Pulls my white sheet

And fills it with mountain, streams and rock.

Ah! I smile.

I don’t care about my writer’s block. “

A budding author herself, Swathi wrote an essay for India Currents, “Embarrassed by my Indianness,” which to this day remains one of the most read stories online in the magazine. She took part in the Women’s March in January, which her mother would have been very proud of!

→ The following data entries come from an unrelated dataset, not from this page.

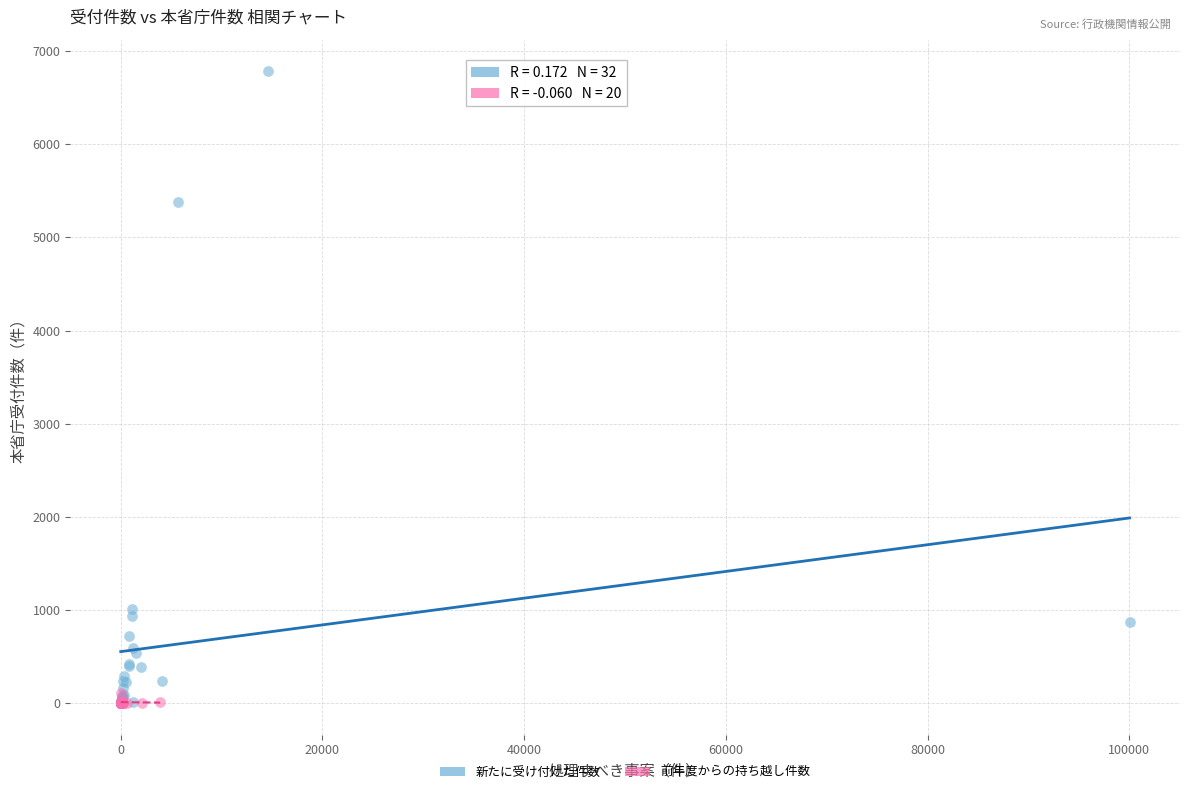

Which series reaches the maximum Y coordinate?

新たに受け付けた件数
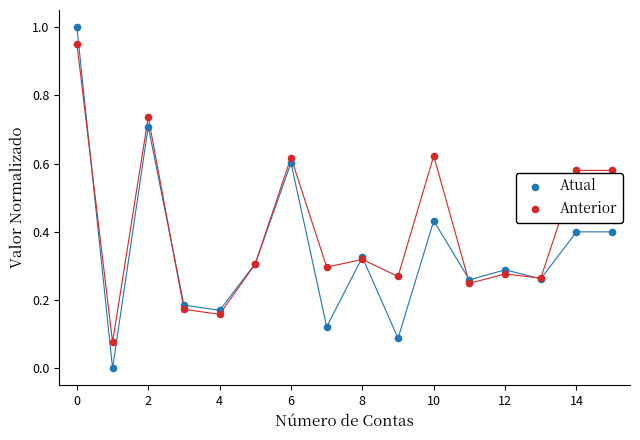

Which series contains the highest Y value?

Atual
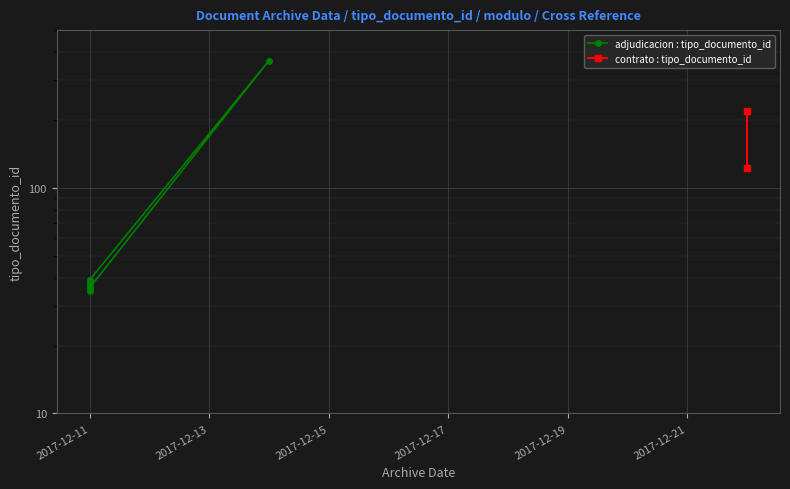

What is the label of the 3rd point from the left?

2017-12-11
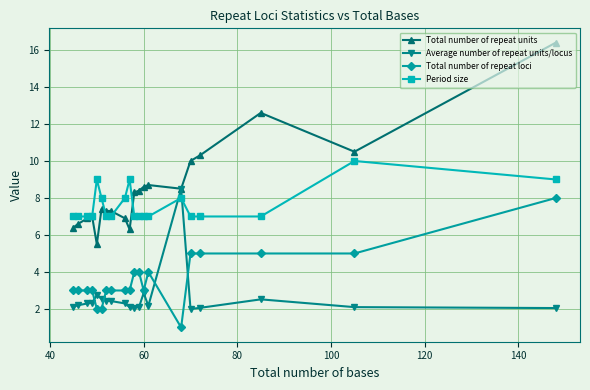

Which series has the largest total across all categories?

Total number of repeat units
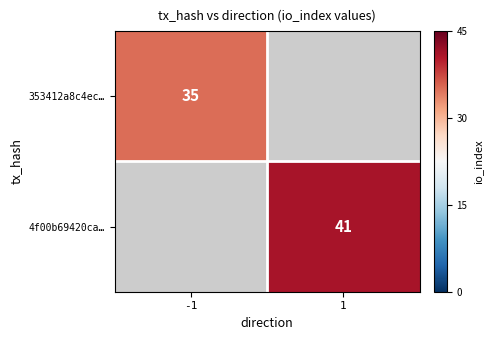

True or false: 4f00b69420ca… has a value of 71 at 1.

False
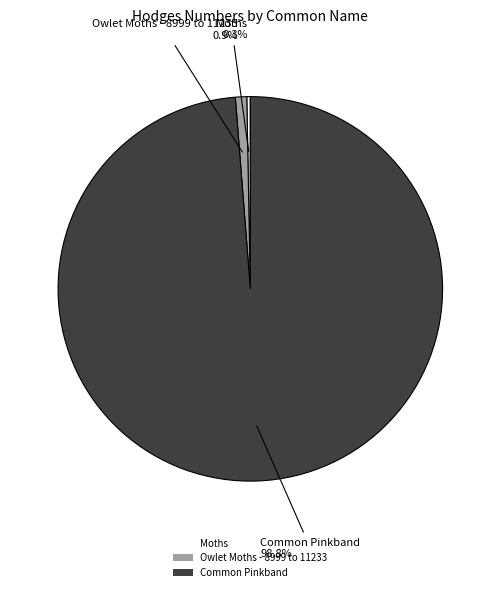

Approximately how many times larger is the value at Common Pinkband compared to Moths?

335.2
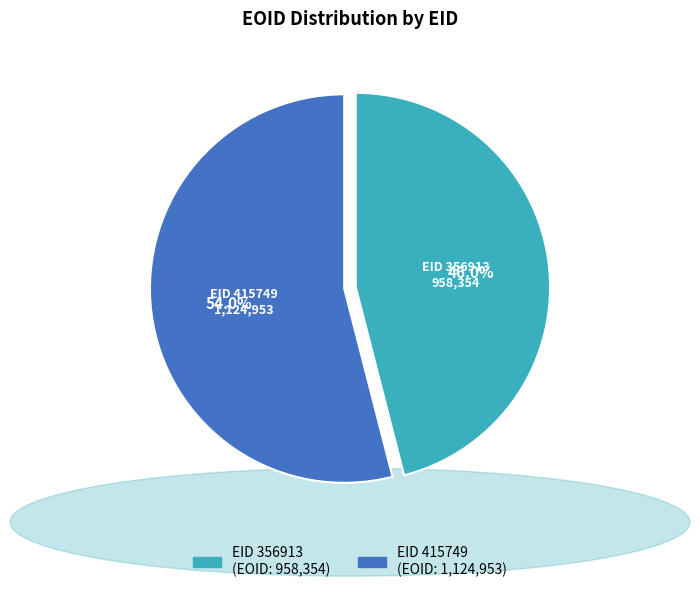

How many slices are in this pie chart?

2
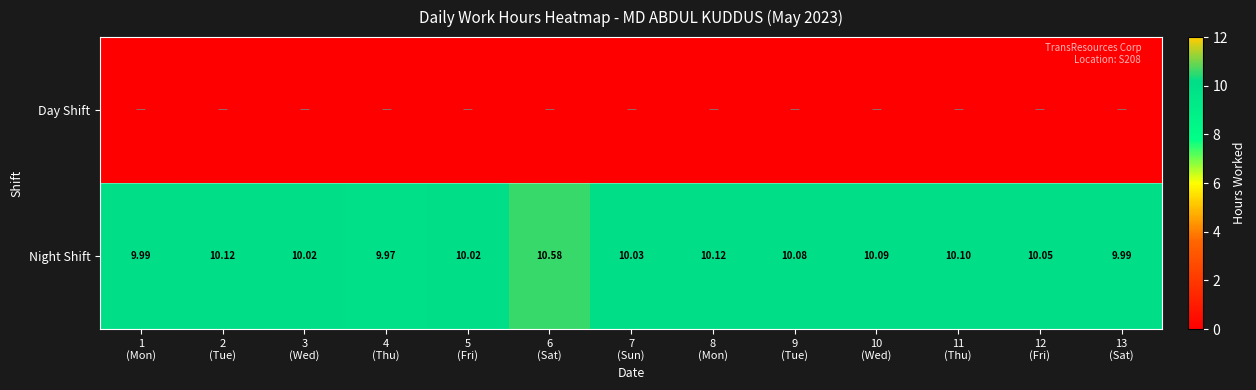

Rank the series by their average value, from lowest to highest.

Day Shift, Night Shift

Swathi resolutely talked of equality amidst many other thoughts in her beautiful valedictory speech at her high-school, just over a year after her dear mother’s passing.

And., so, for those of us who knew her and flip the pages of every new issue of India Currents with hope for another story penned by Suja, that can not be. And for those who have wondered why this author has not written since March, 2016, this is why.

We miss you, Suja and will strive to follow the example you set!

Sujatha is survived by her husband Ramprasad Satagopan, her daughter Swathi Ramprasad, her parents – Chandra and Ramanujam, and her siblings.

Madhu Raghavan is Sujatha Ramprasad’s cousin and wrote this tribute in her memory, inspired by Suja’s daughter, Swathi Ramprasad’s valedictory speech at her high-school.